**The problem**
Could you rewrite the records below with "chart" replaced by "plot" and everything else unchanged, leaving the pictures out?

**Record set**
■ ■ ■
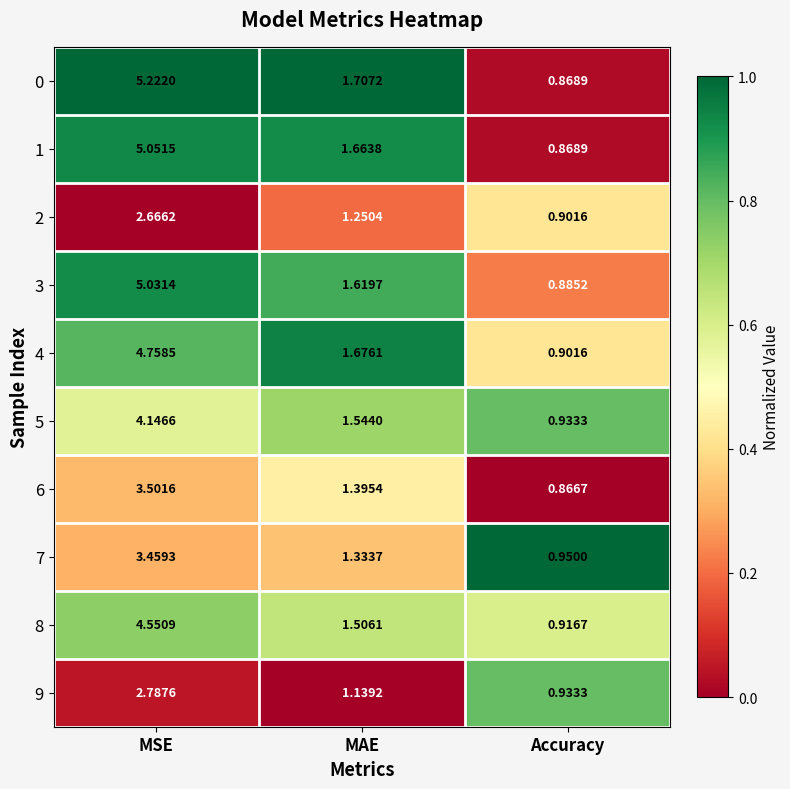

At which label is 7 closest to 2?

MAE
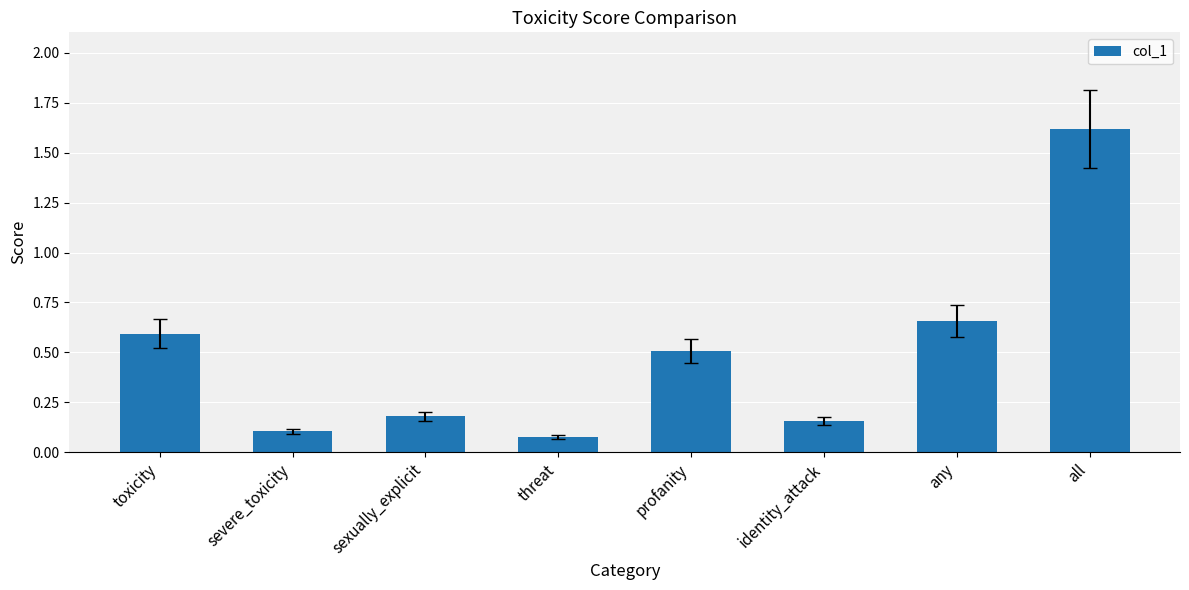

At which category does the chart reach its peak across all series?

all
■ ■ ■
**Exercise solution**
At which label is 7 closest to 2?

MAE

At which category does the plot reach its peak across all series?

all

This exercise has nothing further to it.